La Pentecoste è una creazione che si rinnova, che è nuova sempre! Questo avviene perché la storia dell’umanità, la storia di tutti noi, non è una storia che va avanti e indietro, ma che va sempre e solo avanti.
Noi stiamo tuttora vivendo una “Pentecoste in crisi”: siamo ancora in piena pandemia, probabilmente con qualche speranza in più (il vaccino) ma pur sempre in pandemia. Tuttavia, il dono dello Spirito è proprio “un vento che si abbatte impetuoso”, così come riportato in Atti, che ci dà la speranza: sappiamo bene che il vento quando entra riempie tutto, non lascia spazi, ed è proprio così che accade in noi se lo vogliamo, dobbiamo lasciar riempire tutta la nostra vita e lasciarci cambiare.

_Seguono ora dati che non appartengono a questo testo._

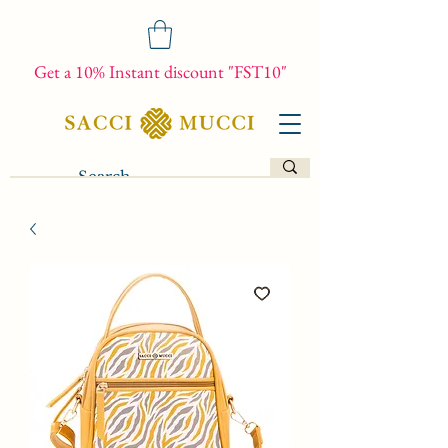
Get a 10% Instant discount "FST10"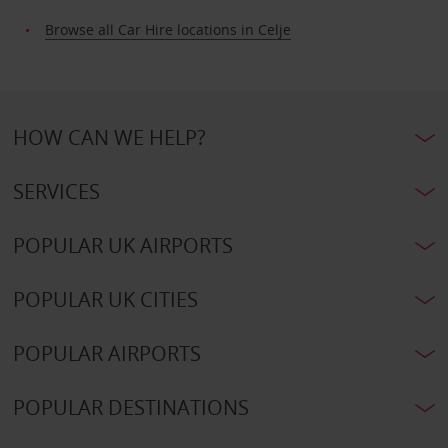
Browse all Car Hire locations in Celje
HOW CAN WE HELP?
SERVICES
POPULAR UK AIRPORTS
POPULAR UK CITIES
POPULAR AIRPORTS
POPULAR DESTINATIONS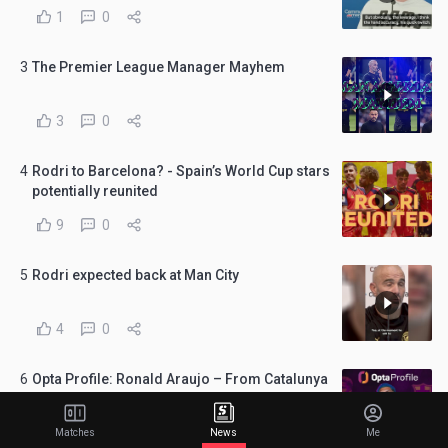
1
0
3
The Premier League Manager Mayhem
3
0
4
Rodri to Barcelona? - Spain’s World Cup stars
potentially reunited
9
0
5
Rodri expected back at Man City
4
0
6
Opta Profile: Ronald Araujo – From Catalunya
to Merseyside?
5
0
Matches
News
Me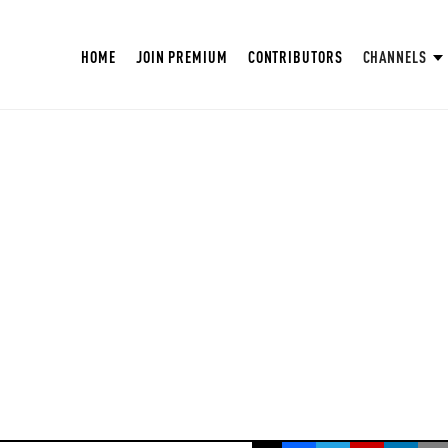
HOME
JOIN PREMIUM
CONTRIBUTORS
CHANNELS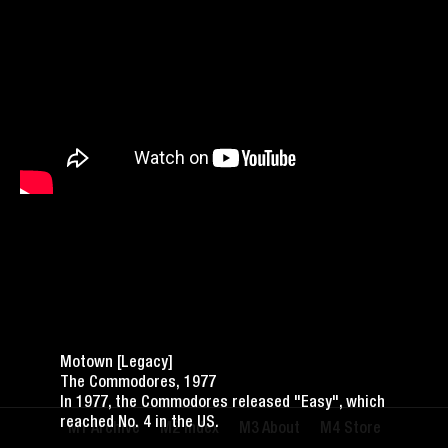
Motown [Legacy]
The Commodores, 1977
In 1977, the Commodores released "Easy", which
reached No. 4 in the US.
Archive
Index
About
Store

Quello stesso Spirito che viene ad abitare in noi, che riempie la nostra vita, che fa nuove tutte le cose, è capace di darci un futuro diverso. Con la Pentecoste e con il dono dello Spirito che distrugge i confini, abbiamo il modo di costruire una realtà diversa. Per cosa vogliamo questo dono se non stravolge la nostra vita e la nostra storia? Abbiamo bisogno di rileggere con calma quanto vissuto e quanto stiamo continuando a vivere. Dobbiamo avere la capacità di non rimpiangere ma di guardare in avanti. Allora non sarà stato inutile festeggiare la Pentecoste, non sarà stata inutile questa storia, in quella occasione i sacrifici ci avranno spinto ad andare avanti nella giusta direzione.

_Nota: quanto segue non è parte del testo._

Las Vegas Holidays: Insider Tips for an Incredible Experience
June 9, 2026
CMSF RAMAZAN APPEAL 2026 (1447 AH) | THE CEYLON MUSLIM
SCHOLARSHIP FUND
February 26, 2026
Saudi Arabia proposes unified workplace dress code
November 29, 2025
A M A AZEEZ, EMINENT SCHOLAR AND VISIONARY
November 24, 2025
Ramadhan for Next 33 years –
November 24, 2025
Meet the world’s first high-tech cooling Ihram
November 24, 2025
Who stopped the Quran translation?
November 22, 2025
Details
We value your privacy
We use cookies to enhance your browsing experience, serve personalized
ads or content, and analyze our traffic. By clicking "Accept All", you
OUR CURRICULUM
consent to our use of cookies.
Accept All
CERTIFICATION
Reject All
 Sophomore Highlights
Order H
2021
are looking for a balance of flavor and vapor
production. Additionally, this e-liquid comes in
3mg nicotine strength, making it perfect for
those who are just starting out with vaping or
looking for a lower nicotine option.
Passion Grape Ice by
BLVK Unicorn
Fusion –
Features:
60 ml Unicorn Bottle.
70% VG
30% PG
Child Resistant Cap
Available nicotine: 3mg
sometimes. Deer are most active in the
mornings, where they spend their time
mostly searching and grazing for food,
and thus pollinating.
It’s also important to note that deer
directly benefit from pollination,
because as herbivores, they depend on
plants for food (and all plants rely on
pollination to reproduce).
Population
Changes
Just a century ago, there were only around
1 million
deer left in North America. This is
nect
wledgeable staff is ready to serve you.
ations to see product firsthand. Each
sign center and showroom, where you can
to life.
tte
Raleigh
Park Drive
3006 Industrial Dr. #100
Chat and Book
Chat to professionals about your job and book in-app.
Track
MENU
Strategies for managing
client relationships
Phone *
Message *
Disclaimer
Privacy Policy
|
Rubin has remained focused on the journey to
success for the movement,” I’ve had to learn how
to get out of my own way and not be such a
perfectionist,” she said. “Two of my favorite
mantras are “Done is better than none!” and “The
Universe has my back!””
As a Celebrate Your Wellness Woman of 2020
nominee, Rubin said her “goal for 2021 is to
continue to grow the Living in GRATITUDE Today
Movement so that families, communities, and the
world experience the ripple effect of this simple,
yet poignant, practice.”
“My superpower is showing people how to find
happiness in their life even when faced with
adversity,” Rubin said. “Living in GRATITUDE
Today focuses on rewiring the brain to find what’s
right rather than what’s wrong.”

Se siete arrivati a questa parte dell’articolo, starete pensando “belle parole, ma nella realtà? Nel mio oggi?”.
È sicuramente vero che la realtà è superiore alle nostre idee, che i nostri pensieri sono una piccola parte rispetto al quotidiano che viviamo, ma certamente se è lo Spirito a spingerci, nulla può rimanere come prima.
Tutti noi, giovani e meno giovani, ogni mattina quando ci svegliamo dobbiamo correre, non sentendoci mai all’altezza delle aspettative del mondo. Questo accade perché ci siamo dimenticati che chi ci chiama ad essere all’altezza ci ha già donato quest’altezza: per Lui andiamo bene così come siamo.

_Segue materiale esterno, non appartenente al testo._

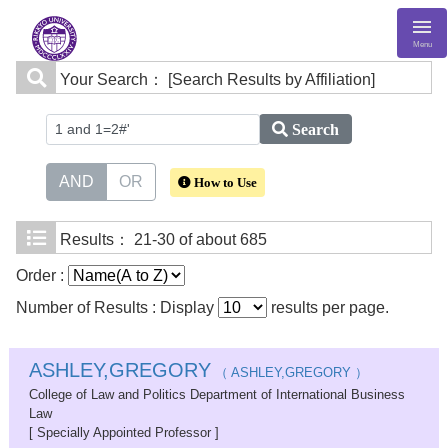
Menu
Your Search：
[Search Results by Affiliation]
Search
AND
OR
How to Use
Results：
21-30 of about 685
Order :
Number of Results : Display
results per page.
ASHLEY,GREGORY
（ ASHLEY,GREGORY ）
College of Law and Politics Department of International Business
Law
[ Specially Appointed Professor ]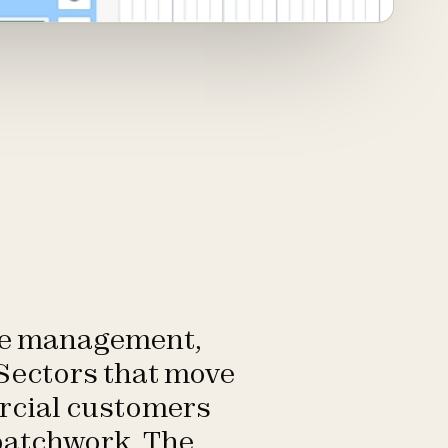
ste management,
 Sectors that move
ercial customers
 patchwork. The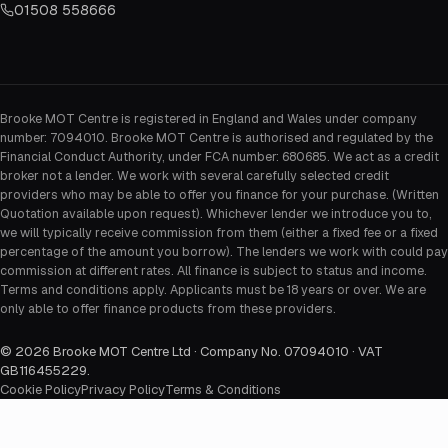
01508 558666
Brooke MOT Centre is registered in England and Wales under company
number: 7094010. Brooke MOT Centre is authorised and regulated by the
Financial Conduct Authority, under FCA number: 680685. We act as a credit
broker not a lender. We work with several carefully selected credit
providers who may be able to offer you finance for your purchase. (Written
Quotation available upon request). Whichever lender we introduce you to,
we will typically receive commission from them (either a fixed fee or a fixed
percentage of the amount you borrow). The lenders we work with could pay
commission at different rates. All finance is subject to status and income.
Terms and conditions apply. Applicants must be 18 years or over. We are
only able to offer finance products from these providers.
©
2026
Brooke MOT Centre Ltd · Company No. 07094010 · VAT
GB116455229
.
Cookie Policy
Privacy Policy
Terms & Conditions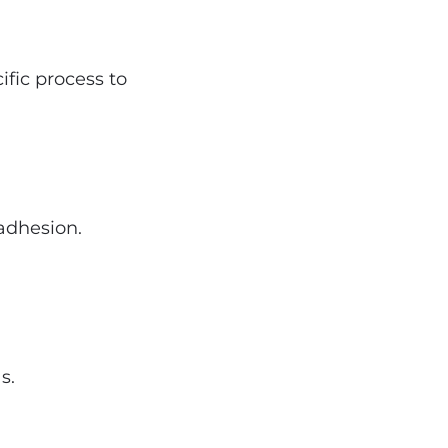
ific process to
adhesion.
s.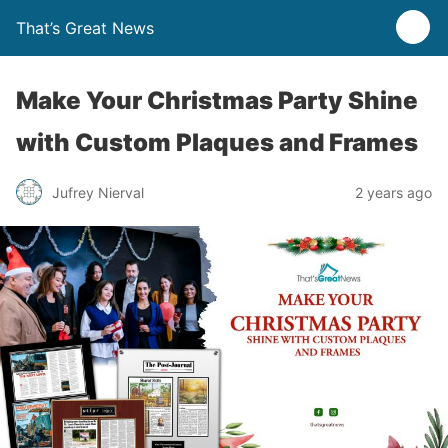
That’s Great News
Make Your Christmas Party Shine
with Custom Plaques and Frames
Jufrey Nierval
2 years ago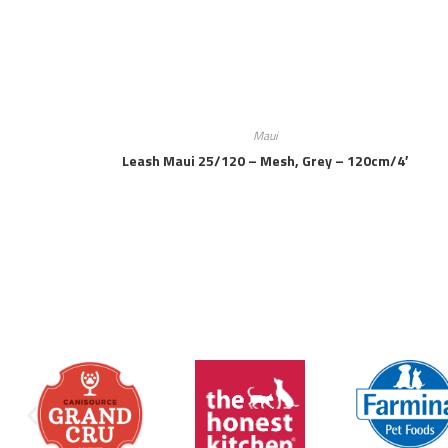
Maui
Leash Maui 25/120 – Mesh, Grey – 120cm/4′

Per rendere tutto molto più chiaro, vi pongo davanti l’esempio di Rosario Livatino, quest’uomo che sta passando alla storia come “l’uomo beato senza alcun miracolo”, ma Livatino “ha saputo vivere la sua vita con la semplicità dell’uomo qualunque, e nel vangelo molti uomini qualunque sono uomini straordinari! Il Signore non ci vuole eroi, ma ci vuole grandi nella semplicità. Livatino diventa grande perché è il piccolo del vangelo, non ha fatto niente di straordinario” (Card. Montenegro).
Nulla di straordinario per Rosario, questo è il vero miracolo: un uomo ordinario ha riempito di Dio il luogo e le persone che incontrava.
È lo Spirito Santo, il dono ricevuto nella Pentecoste, che può renderci liberi e testimoni nel nostro quotidiano, così come ha fatto Rosario. Così facendo vivremo questa festa consapevoli che la Pentecoste non è l’evangelizzazione delle parole, non è spiegare Dio agli altri, ma bensì mostrarlo, farlo vedere!
Si, questa è Pentecoste! Adesso tocca a noi vivere il nostro oggi con uno sguardo nuovo che si innesta dentro la storia che noi stiamo vivendo. Perché Dio è capace di fare nuove tutte le cose, è capace di far nuova tutta la nostra vita.